I walk over to the hotel Malmaison. The receptionist is a puffy guy in a wrinkled suit. I ask about the train and he responds with a long, convoluted explanation. As far as I can understand, I’m in Northern Ireland at a bad time. The buses are on strike, the trains are on strike, and there is apparently some major soccer tournament just getting started.
“Do you like football?” he asks.
“Um…”
“Neither do I. If you wait until noon, I can give you a ride as far as Armoy.” He hands me a paper that appears to be a ticket of some sort. “Free English breakfast, if you want.” He points toward a sad, cavernous room that looks like an abandoned elementary school cafeteria. Immediately, a waiter is on me, insisting on pouring some weird brown tea. I thank him, then head up to the buffet with a plastic plate.
There are bowls of sweaty eggs, skinny sausages, and a few unidentifiable casseroles, piles of thin white toast. I force down two boxes of something called Fruity Sugar Surprise soaked in skim milk. I watch the tourists, soccer fans, and English honeymooners—mostly young, glowingly happy—juggling cameras, maps, and umbrellas. I envy them.
At noon the guy from the reception desk taps my shoulder. We climb into a car so small our arms touch every time he has to shift gears.
He talks all the way to Armoy, though I only catch about half of it. He’s going to his ex-wife’s house to pick up his son to take him to a birthday party. The son is ten and they haven’t seen each other in a month. He says he would’ve driven me all the way to Ballycastle if he weren’t already late. His ex-wife will be angry, the kid will be mopey, he has to hurry.
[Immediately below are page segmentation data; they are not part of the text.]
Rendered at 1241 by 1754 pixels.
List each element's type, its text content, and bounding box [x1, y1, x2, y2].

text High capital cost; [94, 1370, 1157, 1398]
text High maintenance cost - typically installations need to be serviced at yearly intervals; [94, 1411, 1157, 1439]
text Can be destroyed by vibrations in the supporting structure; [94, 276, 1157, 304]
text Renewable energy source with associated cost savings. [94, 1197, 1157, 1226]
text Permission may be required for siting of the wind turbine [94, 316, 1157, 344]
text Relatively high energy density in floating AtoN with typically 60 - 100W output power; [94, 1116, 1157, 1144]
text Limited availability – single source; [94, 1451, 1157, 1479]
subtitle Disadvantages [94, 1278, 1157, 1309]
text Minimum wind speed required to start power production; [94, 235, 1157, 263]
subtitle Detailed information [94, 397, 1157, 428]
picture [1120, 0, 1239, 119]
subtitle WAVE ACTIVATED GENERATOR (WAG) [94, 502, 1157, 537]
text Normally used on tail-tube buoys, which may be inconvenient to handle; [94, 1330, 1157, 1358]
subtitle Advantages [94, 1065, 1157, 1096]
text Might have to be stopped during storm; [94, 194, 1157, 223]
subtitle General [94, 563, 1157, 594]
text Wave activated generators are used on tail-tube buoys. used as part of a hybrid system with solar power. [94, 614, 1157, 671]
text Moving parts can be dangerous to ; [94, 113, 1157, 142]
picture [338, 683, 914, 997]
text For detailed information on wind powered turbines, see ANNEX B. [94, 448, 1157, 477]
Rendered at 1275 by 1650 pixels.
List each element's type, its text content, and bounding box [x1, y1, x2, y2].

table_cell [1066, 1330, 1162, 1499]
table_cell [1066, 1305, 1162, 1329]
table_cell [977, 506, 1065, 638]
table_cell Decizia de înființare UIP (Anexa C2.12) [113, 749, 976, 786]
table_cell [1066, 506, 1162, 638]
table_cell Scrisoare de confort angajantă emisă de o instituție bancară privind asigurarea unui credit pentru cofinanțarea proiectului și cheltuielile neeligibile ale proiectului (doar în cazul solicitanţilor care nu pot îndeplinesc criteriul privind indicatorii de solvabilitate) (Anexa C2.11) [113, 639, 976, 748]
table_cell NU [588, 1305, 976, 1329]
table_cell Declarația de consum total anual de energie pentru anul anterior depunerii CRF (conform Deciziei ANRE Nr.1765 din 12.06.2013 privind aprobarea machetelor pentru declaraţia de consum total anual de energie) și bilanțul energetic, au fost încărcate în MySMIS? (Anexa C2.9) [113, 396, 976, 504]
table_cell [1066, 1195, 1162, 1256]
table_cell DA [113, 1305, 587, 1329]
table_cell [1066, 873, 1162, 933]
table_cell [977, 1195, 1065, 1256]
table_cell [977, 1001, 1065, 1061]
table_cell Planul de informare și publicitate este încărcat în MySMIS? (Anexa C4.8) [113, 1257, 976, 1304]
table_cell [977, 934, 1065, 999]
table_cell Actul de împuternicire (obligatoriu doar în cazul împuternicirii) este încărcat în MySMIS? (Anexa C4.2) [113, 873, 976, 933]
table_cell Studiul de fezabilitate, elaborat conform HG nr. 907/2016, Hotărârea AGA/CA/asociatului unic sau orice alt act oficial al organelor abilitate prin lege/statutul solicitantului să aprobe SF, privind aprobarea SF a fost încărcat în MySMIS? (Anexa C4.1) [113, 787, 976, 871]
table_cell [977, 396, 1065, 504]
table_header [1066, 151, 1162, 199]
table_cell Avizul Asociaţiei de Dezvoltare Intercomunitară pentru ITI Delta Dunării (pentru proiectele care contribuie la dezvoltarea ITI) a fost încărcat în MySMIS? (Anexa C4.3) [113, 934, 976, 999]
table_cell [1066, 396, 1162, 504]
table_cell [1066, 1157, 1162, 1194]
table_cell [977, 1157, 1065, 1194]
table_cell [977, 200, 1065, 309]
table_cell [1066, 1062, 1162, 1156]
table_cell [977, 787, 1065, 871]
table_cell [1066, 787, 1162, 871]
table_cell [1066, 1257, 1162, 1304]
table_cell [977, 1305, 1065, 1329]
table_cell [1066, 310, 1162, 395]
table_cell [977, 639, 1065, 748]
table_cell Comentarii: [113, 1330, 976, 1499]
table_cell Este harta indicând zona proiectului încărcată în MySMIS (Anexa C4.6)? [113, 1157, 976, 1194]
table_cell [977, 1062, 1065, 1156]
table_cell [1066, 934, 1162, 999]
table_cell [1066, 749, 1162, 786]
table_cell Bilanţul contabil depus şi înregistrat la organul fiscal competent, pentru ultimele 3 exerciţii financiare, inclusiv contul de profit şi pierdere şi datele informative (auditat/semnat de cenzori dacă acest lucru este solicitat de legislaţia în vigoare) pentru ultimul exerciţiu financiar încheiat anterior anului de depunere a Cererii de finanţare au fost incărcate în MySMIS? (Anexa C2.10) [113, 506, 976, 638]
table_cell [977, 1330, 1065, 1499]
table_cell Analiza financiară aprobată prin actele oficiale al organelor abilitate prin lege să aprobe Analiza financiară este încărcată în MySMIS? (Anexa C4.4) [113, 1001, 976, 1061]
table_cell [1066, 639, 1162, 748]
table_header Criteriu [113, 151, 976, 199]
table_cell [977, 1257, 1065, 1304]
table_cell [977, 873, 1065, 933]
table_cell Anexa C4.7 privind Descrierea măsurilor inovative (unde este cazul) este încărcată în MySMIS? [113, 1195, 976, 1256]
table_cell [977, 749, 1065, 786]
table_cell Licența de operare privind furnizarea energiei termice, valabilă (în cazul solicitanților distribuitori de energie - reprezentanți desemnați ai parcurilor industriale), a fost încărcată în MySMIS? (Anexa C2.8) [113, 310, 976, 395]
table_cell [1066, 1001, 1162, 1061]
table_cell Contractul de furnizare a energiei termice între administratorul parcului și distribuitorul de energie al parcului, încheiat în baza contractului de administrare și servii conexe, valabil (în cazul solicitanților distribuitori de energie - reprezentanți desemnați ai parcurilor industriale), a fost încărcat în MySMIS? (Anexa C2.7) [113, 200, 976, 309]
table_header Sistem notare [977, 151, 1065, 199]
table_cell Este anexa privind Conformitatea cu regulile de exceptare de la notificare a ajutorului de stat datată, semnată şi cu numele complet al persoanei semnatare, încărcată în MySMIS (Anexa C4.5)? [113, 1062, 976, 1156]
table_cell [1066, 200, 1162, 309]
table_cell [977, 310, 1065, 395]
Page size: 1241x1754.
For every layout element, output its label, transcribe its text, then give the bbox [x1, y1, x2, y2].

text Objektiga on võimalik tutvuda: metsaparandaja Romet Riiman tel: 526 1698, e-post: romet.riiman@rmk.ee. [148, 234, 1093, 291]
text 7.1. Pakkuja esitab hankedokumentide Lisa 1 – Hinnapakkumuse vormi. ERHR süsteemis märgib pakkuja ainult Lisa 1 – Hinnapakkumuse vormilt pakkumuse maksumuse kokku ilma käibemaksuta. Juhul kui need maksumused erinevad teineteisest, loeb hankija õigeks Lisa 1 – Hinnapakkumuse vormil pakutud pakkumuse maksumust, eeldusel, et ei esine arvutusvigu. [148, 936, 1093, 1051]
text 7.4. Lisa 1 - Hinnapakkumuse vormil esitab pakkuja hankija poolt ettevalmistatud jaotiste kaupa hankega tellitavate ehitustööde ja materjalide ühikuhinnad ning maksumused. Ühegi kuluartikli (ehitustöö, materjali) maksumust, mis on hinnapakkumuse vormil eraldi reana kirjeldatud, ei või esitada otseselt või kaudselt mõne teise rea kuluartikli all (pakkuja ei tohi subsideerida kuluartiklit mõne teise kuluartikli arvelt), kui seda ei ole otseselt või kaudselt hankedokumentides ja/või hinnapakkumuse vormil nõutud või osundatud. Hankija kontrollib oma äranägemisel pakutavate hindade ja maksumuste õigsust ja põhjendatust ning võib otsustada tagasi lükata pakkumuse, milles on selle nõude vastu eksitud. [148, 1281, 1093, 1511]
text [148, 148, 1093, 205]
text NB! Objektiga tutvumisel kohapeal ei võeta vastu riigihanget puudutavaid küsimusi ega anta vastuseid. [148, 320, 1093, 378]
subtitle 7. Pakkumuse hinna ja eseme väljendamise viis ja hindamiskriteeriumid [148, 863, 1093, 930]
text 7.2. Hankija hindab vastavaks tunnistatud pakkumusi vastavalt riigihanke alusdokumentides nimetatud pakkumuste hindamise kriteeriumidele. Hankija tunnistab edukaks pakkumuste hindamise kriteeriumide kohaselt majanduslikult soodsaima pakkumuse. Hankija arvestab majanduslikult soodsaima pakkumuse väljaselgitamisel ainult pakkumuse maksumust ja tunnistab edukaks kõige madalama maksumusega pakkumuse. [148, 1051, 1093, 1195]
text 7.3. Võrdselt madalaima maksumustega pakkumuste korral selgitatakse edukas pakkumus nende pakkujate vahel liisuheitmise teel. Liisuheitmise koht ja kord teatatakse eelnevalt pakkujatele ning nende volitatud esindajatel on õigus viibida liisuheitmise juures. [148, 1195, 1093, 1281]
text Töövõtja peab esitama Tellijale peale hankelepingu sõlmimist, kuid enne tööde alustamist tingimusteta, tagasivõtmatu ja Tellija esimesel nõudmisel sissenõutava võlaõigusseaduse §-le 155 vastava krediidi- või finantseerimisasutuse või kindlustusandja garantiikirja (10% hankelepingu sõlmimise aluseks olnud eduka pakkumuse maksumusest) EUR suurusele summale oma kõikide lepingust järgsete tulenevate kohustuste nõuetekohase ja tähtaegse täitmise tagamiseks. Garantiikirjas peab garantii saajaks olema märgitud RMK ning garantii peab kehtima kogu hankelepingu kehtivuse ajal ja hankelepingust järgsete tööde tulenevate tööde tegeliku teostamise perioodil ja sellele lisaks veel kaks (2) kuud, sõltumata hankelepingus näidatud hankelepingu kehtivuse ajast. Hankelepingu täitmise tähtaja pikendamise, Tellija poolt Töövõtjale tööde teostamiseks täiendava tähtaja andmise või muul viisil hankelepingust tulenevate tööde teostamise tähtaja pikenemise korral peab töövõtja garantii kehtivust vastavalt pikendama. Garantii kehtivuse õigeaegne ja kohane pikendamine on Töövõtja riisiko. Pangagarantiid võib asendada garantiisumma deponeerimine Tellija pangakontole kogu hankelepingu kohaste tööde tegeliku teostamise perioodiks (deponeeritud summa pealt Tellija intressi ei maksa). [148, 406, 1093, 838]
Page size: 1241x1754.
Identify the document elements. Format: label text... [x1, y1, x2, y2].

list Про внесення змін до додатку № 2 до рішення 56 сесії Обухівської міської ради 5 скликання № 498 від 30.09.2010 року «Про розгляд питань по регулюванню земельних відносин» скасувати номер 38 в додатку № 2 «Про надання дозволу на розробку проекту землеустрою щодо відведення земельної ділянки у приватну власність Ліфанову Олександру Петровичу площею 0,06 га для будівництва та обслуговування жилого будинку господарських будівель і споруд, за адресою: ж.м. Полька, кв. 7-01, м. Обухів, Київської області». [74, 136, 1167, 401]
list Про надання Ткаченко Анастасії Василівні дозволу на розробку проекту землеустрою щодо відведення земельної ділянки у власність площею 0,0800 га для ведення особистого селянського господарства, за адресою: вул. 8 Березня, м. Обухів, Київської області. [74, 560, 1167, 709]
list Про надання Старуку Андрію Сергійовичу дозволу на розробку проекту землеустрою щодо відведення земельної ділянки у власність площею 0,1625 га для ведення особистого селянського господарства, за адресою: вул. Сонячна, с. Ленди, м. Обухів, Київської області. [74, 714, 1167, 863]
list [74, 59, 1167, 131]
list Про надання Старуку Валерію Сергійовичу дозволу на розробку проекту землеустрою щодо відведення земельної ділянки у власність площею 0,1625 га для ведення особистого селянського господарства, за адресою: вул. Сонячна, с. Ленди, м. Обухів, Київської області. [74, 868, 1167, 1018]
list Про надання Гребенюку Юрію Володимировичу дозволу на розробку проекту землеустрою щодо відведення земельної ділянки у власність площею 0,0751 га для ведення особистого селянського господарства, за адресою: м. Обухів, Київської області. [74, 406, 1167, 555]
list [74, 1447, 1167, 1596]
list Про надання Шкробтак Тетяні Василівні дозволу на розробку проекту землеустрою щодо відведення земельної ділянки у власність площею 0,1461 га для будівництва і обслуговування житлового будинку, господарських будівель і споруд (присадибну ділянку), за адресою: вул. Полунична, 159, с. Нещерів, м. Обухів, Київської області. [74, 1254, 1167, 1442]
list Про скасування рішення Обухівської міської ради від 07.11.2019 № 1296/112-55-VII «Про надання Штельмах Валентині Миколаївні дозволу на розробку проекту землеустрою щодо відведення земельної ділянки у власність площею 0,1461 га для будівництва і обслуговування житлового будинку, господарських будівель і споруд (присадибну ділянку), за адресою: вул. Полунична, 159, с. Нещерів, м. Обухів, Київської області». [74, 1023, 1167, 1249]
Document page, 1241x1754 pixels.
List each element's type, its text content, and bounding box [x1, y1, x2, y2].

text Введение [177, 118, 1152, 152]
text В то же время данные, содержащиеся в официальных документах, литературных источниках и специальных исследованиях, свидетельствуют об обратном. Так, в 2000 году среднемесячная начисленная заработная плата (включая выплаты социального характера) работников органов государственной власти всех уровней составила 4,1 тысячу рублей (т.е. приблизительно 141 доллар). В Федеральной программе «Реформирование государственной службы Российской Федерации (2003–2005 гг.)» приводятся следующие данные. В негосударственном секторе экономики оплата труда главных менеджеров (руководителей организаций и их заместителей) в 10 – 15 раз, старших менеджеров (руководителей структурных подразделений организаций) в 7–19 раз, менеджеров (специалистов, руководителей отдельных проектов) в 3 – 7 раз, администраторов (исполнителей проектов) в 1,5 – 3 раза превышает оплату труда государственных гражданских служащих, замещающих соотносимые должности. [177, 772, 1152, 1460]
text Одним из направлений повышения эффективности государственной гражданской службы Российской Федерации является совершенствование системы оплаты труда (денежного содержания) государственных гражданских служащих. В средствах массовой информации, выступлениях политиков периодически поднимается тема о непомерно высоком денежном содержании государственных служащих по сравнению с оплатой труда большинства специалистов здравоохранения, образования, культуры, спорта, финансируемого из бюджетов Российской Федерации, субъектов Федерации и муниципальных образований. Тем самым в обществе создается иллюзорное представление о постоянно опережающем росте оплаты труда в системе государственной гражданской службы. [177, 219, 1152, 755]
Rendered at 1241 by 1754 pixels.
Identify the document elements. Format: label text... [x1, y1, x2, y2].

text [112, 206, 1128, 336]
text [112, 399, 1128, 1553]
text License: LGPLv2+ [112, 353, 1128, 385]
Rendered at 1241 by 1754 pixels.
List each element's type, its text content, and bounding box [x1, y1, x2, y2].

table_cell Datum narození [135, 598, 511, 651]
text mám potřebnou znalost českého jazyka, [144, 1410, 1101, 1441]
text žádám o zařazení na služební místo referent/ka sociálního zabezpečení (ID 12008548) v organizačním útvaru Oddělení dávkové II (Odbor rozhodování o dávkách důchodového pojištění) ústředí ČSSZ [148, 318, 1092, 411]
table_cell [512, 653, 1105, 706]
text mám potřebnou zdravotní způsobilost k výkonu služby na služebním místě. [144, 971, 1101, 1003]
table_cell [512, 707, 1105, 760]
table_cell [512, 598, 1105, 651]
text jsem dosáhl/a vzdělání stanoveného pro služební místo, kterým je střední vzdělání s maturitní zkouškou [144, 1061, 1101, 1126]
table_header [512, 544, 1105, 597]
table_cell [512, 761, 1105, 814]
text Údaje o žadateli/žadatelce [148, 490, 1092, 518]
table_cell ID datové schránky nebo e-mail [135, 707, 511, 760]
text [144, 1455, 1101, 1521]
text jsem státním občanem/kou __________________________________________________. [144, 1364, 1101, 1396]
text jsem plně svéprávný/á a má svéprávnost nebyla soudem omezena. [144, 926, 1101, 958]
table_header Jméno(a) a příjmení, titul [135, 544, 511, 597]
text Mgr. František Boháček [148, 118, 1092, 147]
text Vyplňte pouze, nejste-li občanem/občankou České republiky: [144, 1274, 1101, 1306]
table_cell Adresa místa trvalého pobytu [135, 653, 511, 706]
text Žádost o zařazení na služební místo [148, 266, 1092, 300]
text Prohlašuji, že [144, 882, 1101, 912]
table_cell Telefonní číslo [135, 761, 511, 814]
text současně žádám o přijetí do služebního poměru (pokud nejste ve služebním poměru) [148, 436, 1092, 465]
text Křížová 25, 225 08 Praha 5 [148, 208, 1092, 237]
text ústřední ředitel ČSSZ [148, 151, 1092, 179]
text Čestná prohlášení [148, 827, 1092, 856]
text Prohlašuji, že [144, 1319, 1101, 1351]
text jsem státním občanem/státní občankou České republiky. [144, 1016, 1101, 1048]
Armoy is a nothing town, just a blip on the road. It’s ten kilometers to Ballycastle, he tells me. He suggests a taxi if I can find one, but I tell him I’m going to try walking. He starts laughing. “This is Northern fucking Ireland—it’ll rain four times before you get there, and that’s the easy part. The wind alone may fucking blow you back to Belfast.”
Out front of his ex-wife’s house, we go our separate ways. I walk twenty or thirty feet, but I turn back and peer through the hedge to see him walking up to the door. The ex-wife answers, a pretty woman who looks bone-tired. Of life, maybe; of him, certainly. Even from a distance, I can sense the sad, complicated ball of love and hate that she presents him with at the front door. The kid, tall and lanky, tremendously dumb haircut, darts outside to hug him, and I turn away.